++++ RECORD EXCERPTS ++++

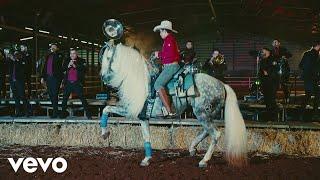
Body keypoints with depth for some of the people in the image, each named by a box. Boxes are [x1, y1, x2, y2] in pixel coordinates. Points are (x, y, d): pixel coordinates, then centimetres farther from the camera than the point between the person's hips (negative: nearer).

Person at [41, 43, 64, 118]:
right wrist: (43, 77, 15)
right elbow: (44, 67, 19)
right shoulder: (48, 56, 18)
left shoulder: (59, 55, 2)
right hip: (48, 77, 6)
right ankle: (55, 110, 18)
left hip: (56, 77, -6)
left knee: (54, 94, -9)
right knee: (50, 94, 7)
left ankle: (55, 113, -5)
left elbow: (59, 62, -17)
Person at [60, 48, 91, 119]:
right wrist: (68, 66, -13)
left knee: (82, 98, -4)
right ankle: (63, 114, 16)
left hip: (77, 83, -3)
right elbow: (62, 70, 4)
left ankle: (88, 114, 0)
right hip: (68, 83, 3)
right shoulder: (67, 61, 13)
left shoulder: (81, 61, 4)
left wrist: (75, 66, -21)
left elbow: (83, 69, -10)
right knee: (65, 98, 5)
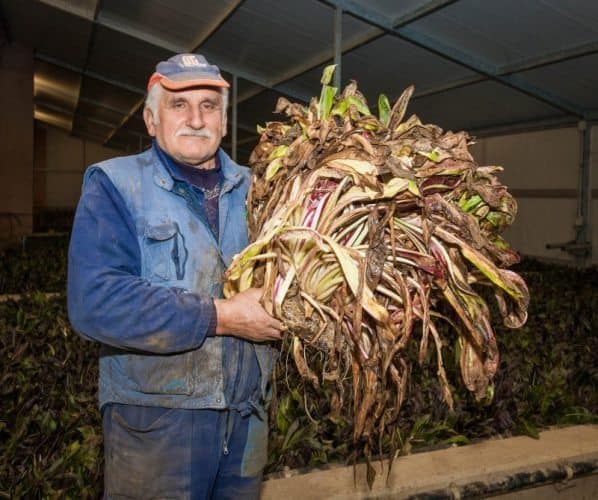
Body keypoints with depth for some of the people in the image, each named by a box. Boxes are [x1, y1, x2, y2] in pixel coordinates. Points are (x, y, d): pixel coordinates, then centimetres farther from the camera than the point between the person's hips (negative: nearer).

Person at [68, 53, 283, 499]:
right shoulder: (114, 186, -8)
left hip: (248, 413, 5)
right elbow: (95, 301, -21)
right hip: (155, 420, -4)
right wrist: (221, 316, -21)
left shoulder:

++++

## TASK INSTRUCTIONS
Copy the records above exactly. The pictures are not part of the copy.

## EXERCISE OUTPUT
Body keypoints with depth for some of the people in the image, each named by a box. Boxes are [x1, y1, x2, y2] in pixel coordinates. Points are (x, y, d): pixel coordinates, then centimetres farther from the camera than the point between the person's hips (negative: nearer).

Person at [41, 43, 64, 118]:
right wrist: (43, 77, 15)
right elbow: (44, 67, 19)
right shoulder: (48, 56, 18)
left shoulder: (59, 55, 2)
right hip: (48, 77, 6)
right ankle: (55, 110, 18)
left hip: (56, 77, -6)
left knee: (54, 94, -9)
right knee: (50, 94, 7)
left ankle: (55, 113, -5)
left elbow: (59, 62, -17)
Person at [60, 48, 91, 119]:
right wrist: (68, 66, -13)
left knee: (82, 98, -4)
right ankle: (63, 114, 16)
left hip: (77, 83, -3)
right elbow: (62, 70, 4)
left ankle: (88, 114, 0)
right hip: (68, 83, 3)
right shoulder: (67, 61, 13)
left shoulder: (81, 61, 4)
left wrist: (75, 66, -21)
left elbow: (83, 69, -10)
right knee: (65, 98, 5)
Body keypoints with depth for some of the people in the image, each named by a box. Boxes are [x1, y1, x2, y2] in pixel coordinates. Points are (x, y, d): pixel coordinates, then centimetres farther from the camera than the point between the person's hips (negative: nearer).

Person at [68, 53, 283, 499]:
right shoulder: (114, 186, -8)
left hip: (248, 413, 5)
right elbow: (95, 301, -21)
right hip: (155, 420, -4)
right wrist: (221, 316, -21)
left shoulder:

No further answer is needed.